Data to use START
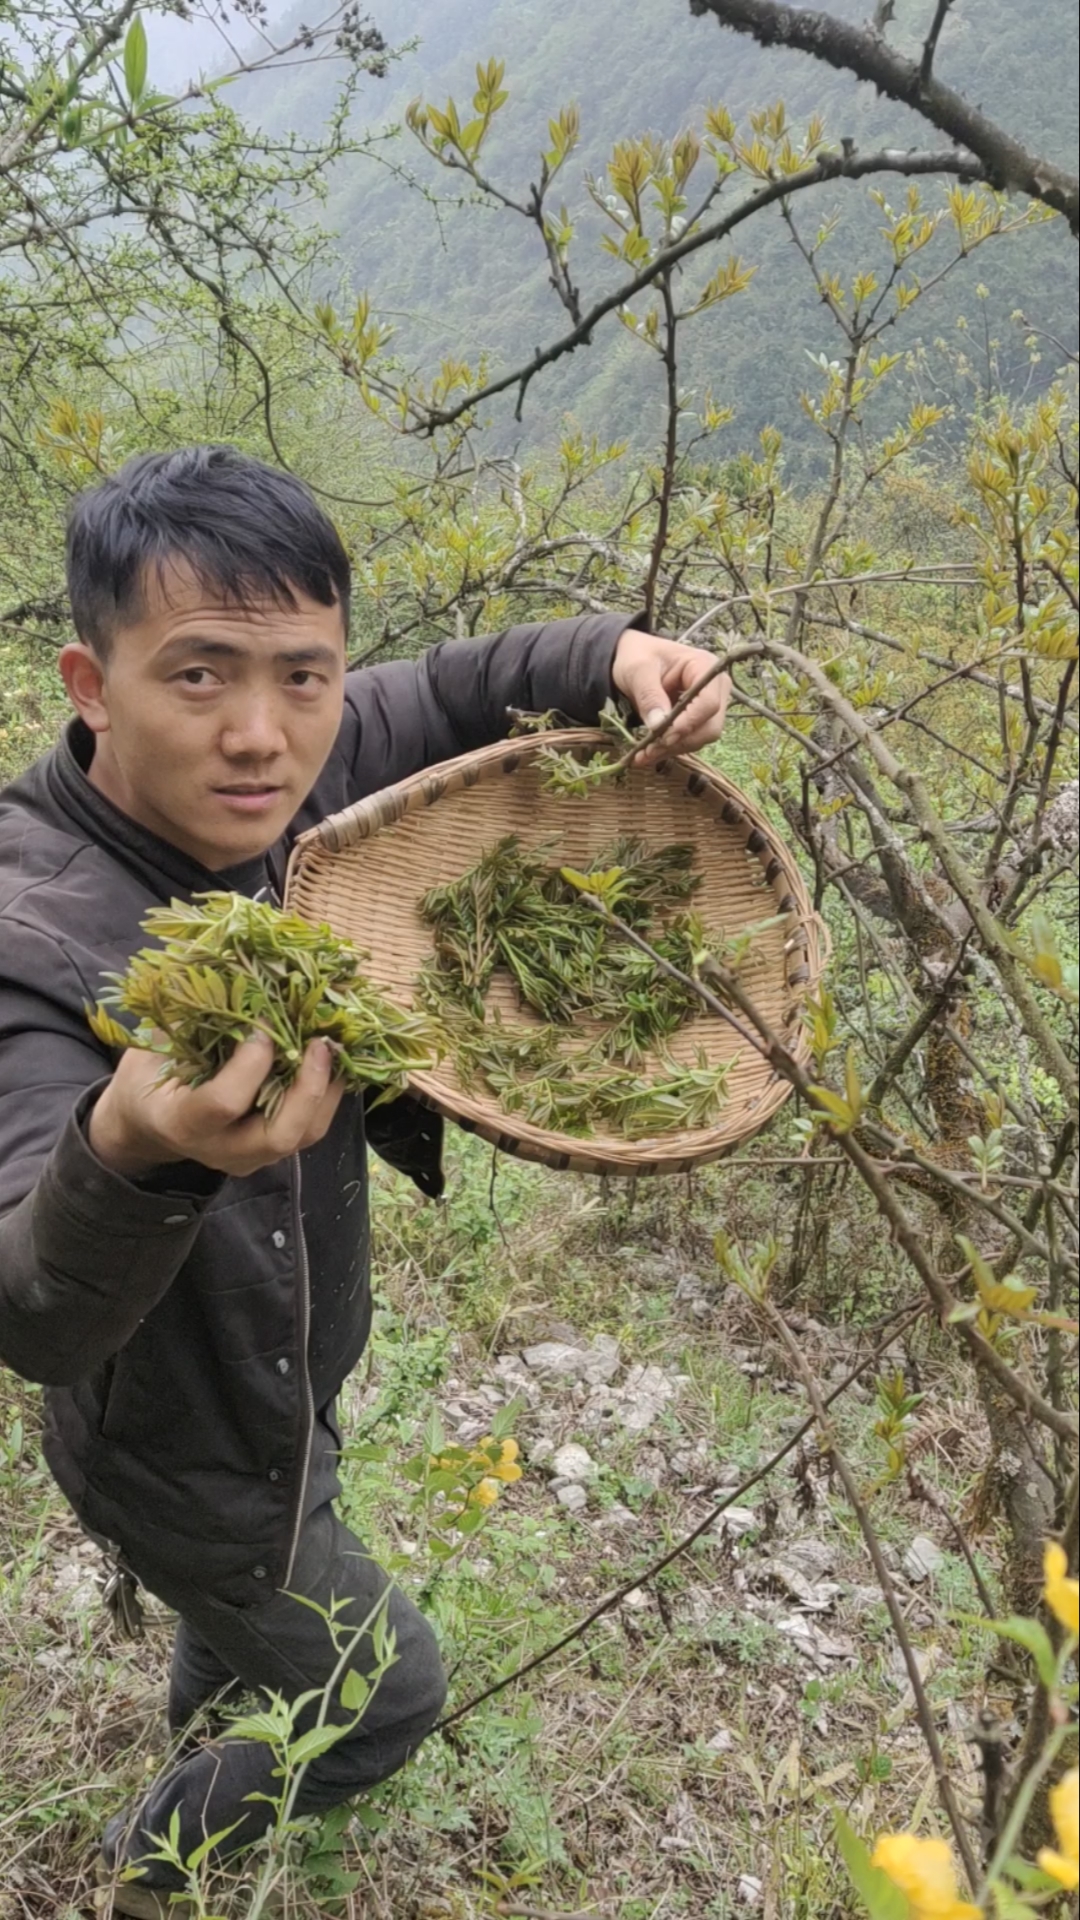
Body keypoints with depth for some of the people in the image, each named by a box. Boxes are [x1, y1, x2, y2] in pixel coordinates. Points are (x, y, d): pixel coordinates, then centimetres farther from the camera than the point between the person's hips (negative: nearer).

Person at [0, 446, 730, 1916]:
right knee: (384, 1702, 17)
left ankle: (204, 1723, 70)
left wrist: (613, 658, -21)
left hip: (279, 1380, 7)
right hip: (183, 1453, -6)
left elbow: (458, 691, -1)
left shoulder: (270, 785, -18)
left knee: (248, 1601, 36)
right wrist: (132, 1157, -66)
Data to use END
Work instructions: All lines from the one containing "right hip: (183, 1453, -6)" down to the final line above are to be restated word for word; leave out the rest.

Response:
right hip: (183, 1453, -6)
left elbow: (458, 691, -1)
left shoulder: (270, 785, -18)
left knee: (248, 1601, 36)
right wrist: (132, 1157, -66)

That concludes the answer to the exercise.